You can use evaluation metering so as to take into account the focusing point and weight it more. But YES, it will NOT be exactly the same. You do have to use 1D series for what you want.


----------



## K-amps (Dec 3, 2012)

wickidwombat said:


> kevl said:
> 
> 
> > Is it possible to get it to meter using the selected AF point instead of the center of the frame?
> ...



Possible, yes with some anomalies (RGB metering sites may not 100% align with the AF points for the 5Diii), but probable.... no.


----------



## Axilrod (Dec 3, 2012)

DOF preview to toggle AI SERVO/ONE SHOT. Also changing the magnify button to "SET."


----------



## bchernicoff (Dec 3, 2012)

wickidwombat said:


> kevl said:
> 
> 
> > Is it possible to get it to meter using the selected AF point instead of the center of the frame?
> ...



I know it's not supposed to be able to do that, but sometimes it does.
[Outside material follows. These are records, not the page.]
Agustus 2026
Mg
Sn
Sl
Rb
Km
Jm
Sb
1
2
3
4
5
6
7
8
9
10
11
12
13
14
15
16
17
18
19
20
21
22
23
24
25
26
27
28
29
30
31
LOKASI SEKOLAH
For instance while sitting in a dark room and shooting down a well-lit hallway, it meters down the hall way with center AF point, but meters for the room when using the right-most AF point (on wall of dark room).


----------



## neuroanatomist (Dec 3, 2012)

bchernicoff said:


> wickidwombat said:
> 
> 
> > kevl said:
> ...



Yes, but that's evaluative metering weighting the exposure toward the selected AF point. It's not the same as spot metering. Does it give similar results in some situations? Yes...but then, a stopped analog clock shows the right time twice per day.


----------



## bchernicoff (Dec 3, 2012)

neuroanatomist said:


> bchernicoff said:
> 
> 
> > I know it's not supposed to be able to do that, but sometimes it does. For instance while sitting in a dark room and shooting down a well-lit hallway, it meters down the hall way with center AF point, but meters for the room when using the right-most AF point (on wall of dark room).
> ...



Ah, that's the key difference I was missing. So, it will bias the weighted measurement, but not perform a spot metering. Makes perfect since.


----------